━━━━━ Page text
Having A Plan Allows Me To Enjoy Spending Money

Next week, I’m going away to church camp as a counselor.  Yesterday, I went shopping for camp supplies with my wife and my daughter.  While they were looking for shorts in JC Penny, I walked to the other end of the mall, looking for a new printer for our home.  My old printer, which has served me faithfully for almost a decade, is sadly incompatible with Vista, the operating system on my new laptop.  Following my own $100-a-day-rule, I researched the new printer for a week, and decided to go with a Lexmark All-In-One.  I wanted a printer that could fax / scan / copy / and print – and since my “office” is now the baby’s room, I needed a compact machine that could be set up on the kitchen counter and print documents wirelessly from my home network.  (For those interested, I went with the Lexmark X9575.  It’s a nice machine and I am really digging it’s wireless functionality.)

I also purchased a new router for my home network.  My daughter now has my old laptop (connected to an external monitor) and I wanted to be able to network all of our computers.  Now, we can all share the Internet connection and the printer.  (My daughter has a webkinz pet.  Have you heard of this?  The people behind this idea are geniuses.  Sell a $1 toy for $15 – add in a few online games – and boom – you’re rich!  Amazing…)
━━━━━━━━━━
> _Task instructions_:
a: Summarize the printer post in two sentences.
b: Answer these questions from the printer post, one per line:
(i) Why couldn't the writer keep using the old printer?
(ii) Where does the writer's "office" now sit?
(iii) What is the daughter's old laptop connected to?
━━━━━ Dataset extract
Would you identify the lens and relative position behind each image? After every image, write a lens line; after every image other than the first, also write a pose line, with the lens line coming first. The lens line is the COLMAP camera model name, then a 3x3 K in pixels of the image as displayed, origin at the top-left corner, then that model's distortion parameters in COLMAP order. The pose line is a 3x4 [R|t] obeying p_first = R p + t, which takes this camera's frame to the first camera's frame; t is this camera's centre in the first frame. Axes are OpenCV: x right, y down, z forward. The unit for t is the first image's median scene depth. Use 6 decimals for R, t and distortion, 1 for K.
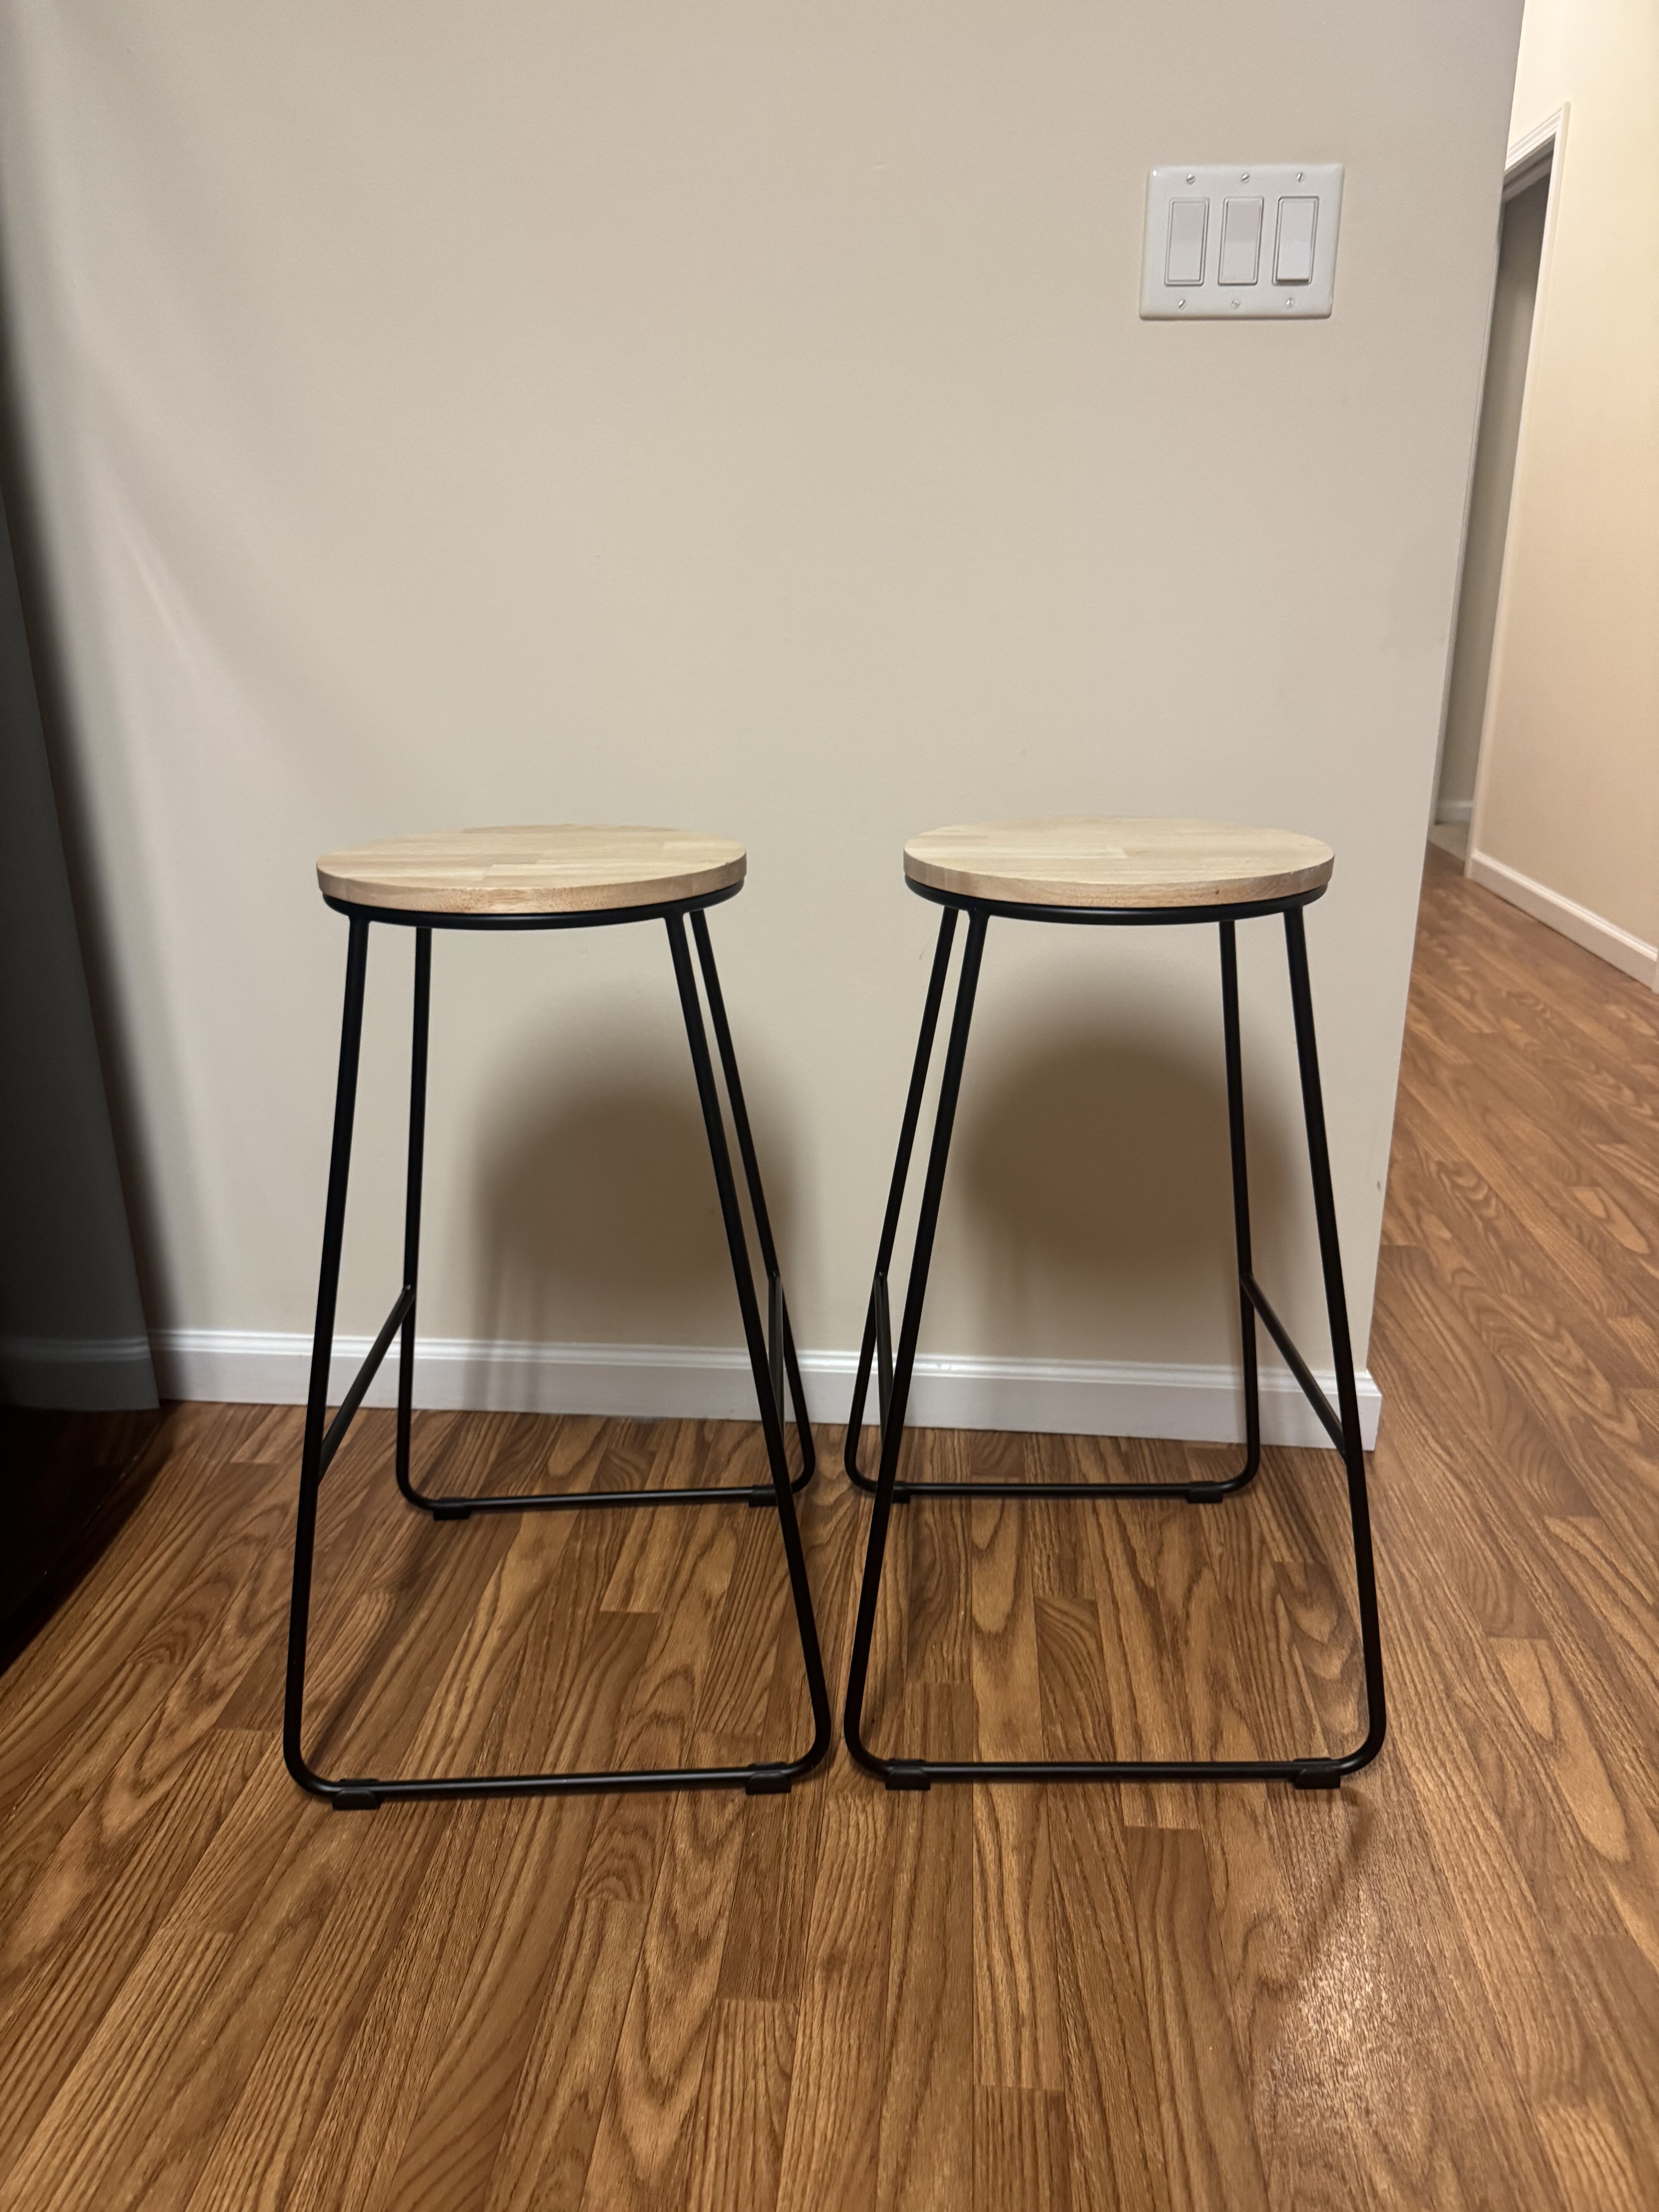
━━━━━━━━━━
> _Responses to the exercise_:
a: While shopping at the mall for church camp supplies, the writer bought a Lexmark X9575 All-In-One after researching it for a week under a $100-a-day rule, because the old printer was incompatible with Vista and the new one had to be compact, wireless, and able to fax, scan, copy, and print. The writer also bought a new router so that all the household computers, including the daughter's old laptop, could share the Internet connection and the printer.

b:
(i) It is incompatible with Vista, the operating system on the writer's new laptop.
(ii) In the baby's room.
(iii) An external monitor.